- **PROBLEM STATEMENT**
Render every line of the items below as a Markdown table with the columns No. and Text, numbering the rows in order and omitting blank lines.
— Start RECORDED INFORMATION —
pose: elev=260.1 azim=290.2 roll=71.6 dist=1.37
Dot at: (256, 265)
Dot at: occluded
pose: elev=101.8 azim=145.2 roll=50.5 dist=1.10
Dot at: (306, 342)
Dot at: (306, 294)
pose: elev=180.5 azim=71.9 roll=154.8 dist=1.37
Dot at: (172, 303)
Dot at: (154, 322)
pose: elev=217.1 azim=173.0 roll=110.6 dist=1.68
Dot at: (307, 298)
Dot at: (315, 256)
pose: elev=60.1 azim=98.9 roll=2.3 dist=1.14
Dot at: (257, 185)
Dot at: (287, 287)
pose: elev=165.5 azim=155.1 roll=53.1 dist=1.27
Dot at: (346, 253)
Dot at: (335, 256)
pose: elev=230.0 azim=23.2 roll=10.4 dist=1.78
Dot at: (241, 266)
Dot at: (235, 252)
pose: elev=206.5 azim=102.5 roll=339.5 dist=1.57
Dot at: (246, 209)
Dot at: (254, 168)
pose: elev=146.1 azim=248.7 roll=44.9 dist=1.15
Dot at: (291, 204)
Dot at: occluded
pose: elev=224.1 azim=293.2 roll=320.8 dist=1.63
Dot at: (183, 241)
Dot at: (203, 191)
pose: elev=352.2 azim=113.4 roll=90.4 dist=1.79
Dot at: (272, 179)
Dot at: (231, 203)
— End RECORDED INFORMATION —
- **SOLUTION FOR THIS TASK**
| No. | Text |
|---|---|
| 1 | pose: elev=260.1 azim=290.2 roll=71.6 dist=1.37 |
| 2 | Dot at: (256, 265) |
| 3 | Dot at: occluded |
| 4 | pose: elev=101.8 azim=145.2 roll=50.5 dist=1.10 |
| 5 | Dot at: (306, 342) |
| 6 | Dot at: (306, 294) |
| 7 | pose: elev=180.5 azim=71.9 roll=154.8 dist=1.37 |
| 8 | Dot at: (172, 303) |
| 9 | Dot at: (154, 322) |
| 10 | pose: elev=217.1 azim=173.0 roll=110.6 dist=1.68 |
| 11 | Dot at: (307, 298) |
| 12 | Dot at: (315, 256) |
| 13 | pose: elev=60.1 azim=98.9 roll=2.3 dist=1.14 |
| 14 | Dot at: (257, 185) |
| 15 | Dot at: (287, 287) |
| 16 | pose: elev=165.5 azim=155.1 roll=53.1 dist=1.27 |
| 17 | Dot at: (346, 253) |
| 18 | Dot at: (335, 256) |
| 19 | pose: elev=230.0 azim=23.2 roll=10.4 dist=1.78 |
| 20 | Dot at: (241, 266) |
| 21 | Dot at: (235, 252) |
| 22 | pose: elev=206.5 azim=102.5 roll=339.5 dist=1.57 |
| 23 | Dot at: (246, 209) |
| 24 | Dot at: (254, 168) |
| 25 | pose: elev=146.1 azim=248.7 roll=44.9 dist=1.15 |
| 26 | Dot at: (291, 204) |
| 27 | Dot at: occluded |
| 28 | pose: elev=224.1 azim=293.2 roll=320.8 dist=1.63 |
| 29 | Dot at: (183, 241) |
| 30 | Dot at: (203, 191) |
| 31 | pose: elev=352.2 azim=113.4 roll=90.4 dist=1.79 |
| 32 | Dot at: (272, 179) |
| 33 | Dot at: (231, 203) |